Matador now sits nicely under the Beggars umbrella. Independent again and framed beside the likes of 4AD and Rough Trade, they’re free of the shackles that come with major label partnerships. “The thing that we learnt through the relationships with Atlantic and Capitol was that even more than ever we had to stay true to school,” says Lombardi now. “Having these great labels woo you and dine you is kind of like the way bands are – they get wined and dined and wooed by A&R guys and they get told what incredible success they are going to bring them and in the end, in a corporate environment, it’s really about the corporate executive. They only seek out what they think will be successful in order to further their career – it’s about climbing that ladder and getting a new contract because you signed so and so. They washed their hands of their failures. When we did the Atlantic and Capitol deals both the guys that came and wooed us over to their companies left during our deals. When we try to sign a band we tell them: ‘The guys who are sitting in this room, these guys you are talking to have been in this company for 25 years doing the same thing. You know and we’re not going anywhere.’

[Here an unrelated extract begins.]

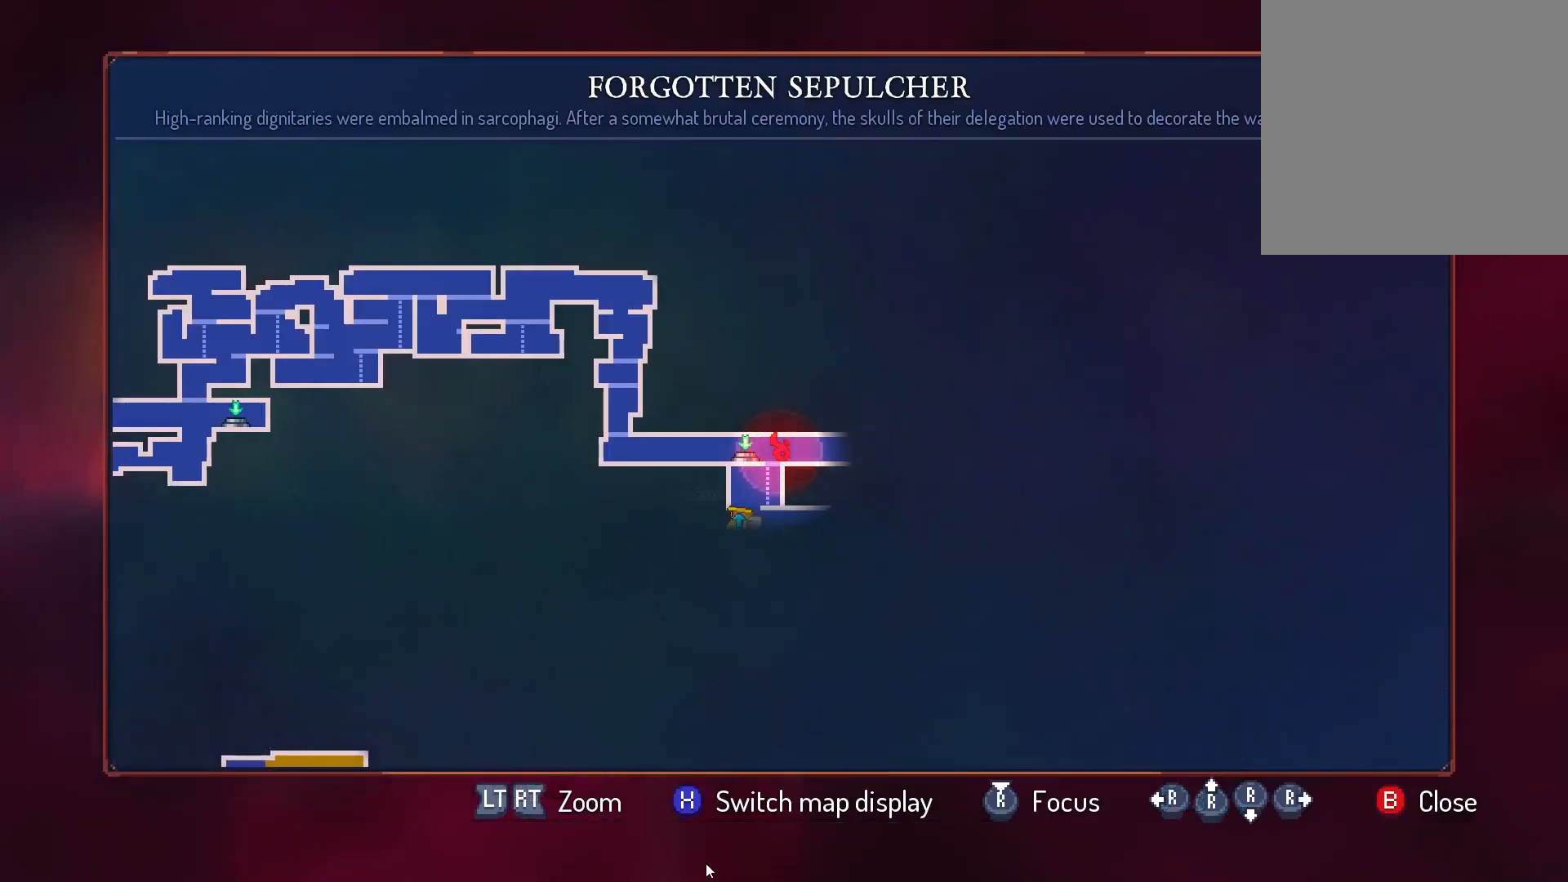
{"buttons": ["DPAD_DOWN"], "left_stick": "center", "right_stick": "center", "events": [[67, "SELECT", "down"], [167, "SELECT", "up"], [333, "DPAD_LEFT", "down"], [467, "DPAD_DOWN", "down"], [483, "DPAD_LEFT", "up"]]}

“There is a criteria with Matador and it’s not based on how well it’s going to sell,” Lombardi insists. “We have never signed a band for commercial reasons, but these days perhaps you have to be a little more careful. Now with our relationship with Beggars, we have people all over the world working on an album – that makes it difficult to put out a record that maybe a select few are interested in. We can do it and we do do it from time to time, but occasionally we have to let somebody else do it now.”
But not if it’s a potential number one, too, I presume.

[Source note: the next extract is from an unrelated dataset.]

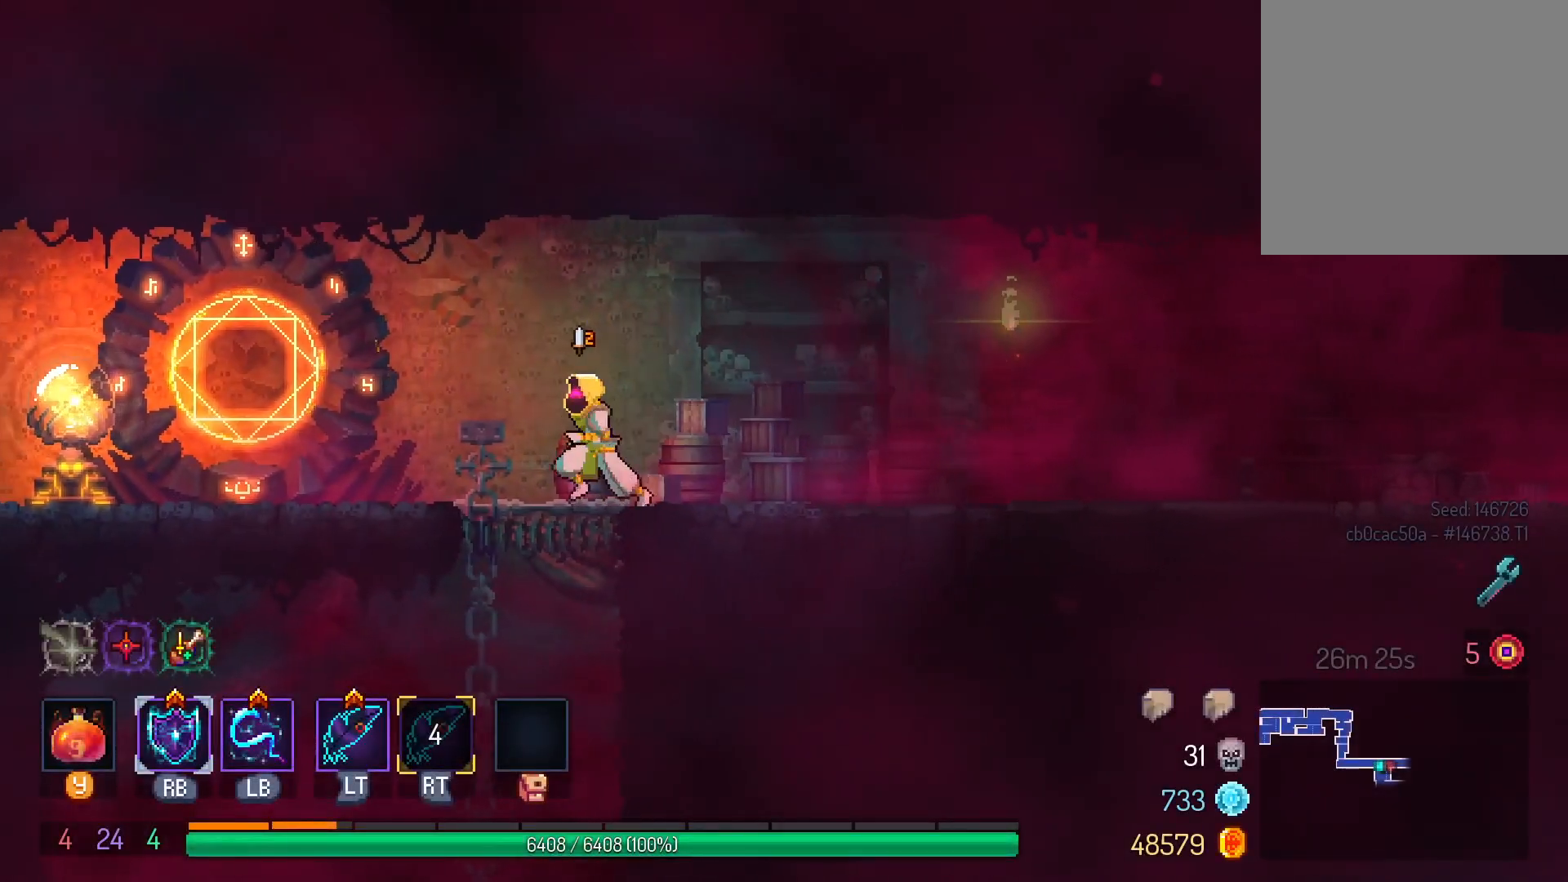
{"buttons": ["A", "DPAD_DOWN", "DPAD_LEFT"], "left_stick": "center", "right_stick": "center", "events": [[183, "B", "down"], [250, "B", "up"], [317, "B", "down"], [317, "DPAD_LEFT", "down"], [417, "A", "down"], [417, "B", "up"]]}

“Going to number one, I already knew would happen. When you work with QOTSA… they’re one of my favourite bands of all time, I wanted to work with them for so long and I had got to know Josh for quite a while. When he delivered that record I called him and, you know, I said, this record is such an artistic statement that we have a great responsibility to care for the album, like we do for all records that we release. To get a number one was cool, being top of the heap was a good feeling for sure. It felt, I don’t know, man, it was a great win. I don’t think we were ever chasing that number one, though. Our philosophy as a label is to really put stuff out that we care about.” This is the first time in an hour that Lombardi sounds ruffled. I wonder how he would have felt 25 years ago on the streets of New York, running a successful and global independent label and talking to an English music paper?
“I don’t think I have changed that much,” he says. “I mean, I still send out my own packages and stuff. It’s hard to do a big mail out as it’s on a much bigger scale but nowadays it’s just sending a link to something. In terms of the really hands on, the piece of vinyl that you’re sending in the mail and 5 days later someone calls you up and says, ‘man, I heard that record, it sounds great,’ you know, it’s not as instantaneous. That home brewed kind of way of doing things doesn’t exist as much anymore.”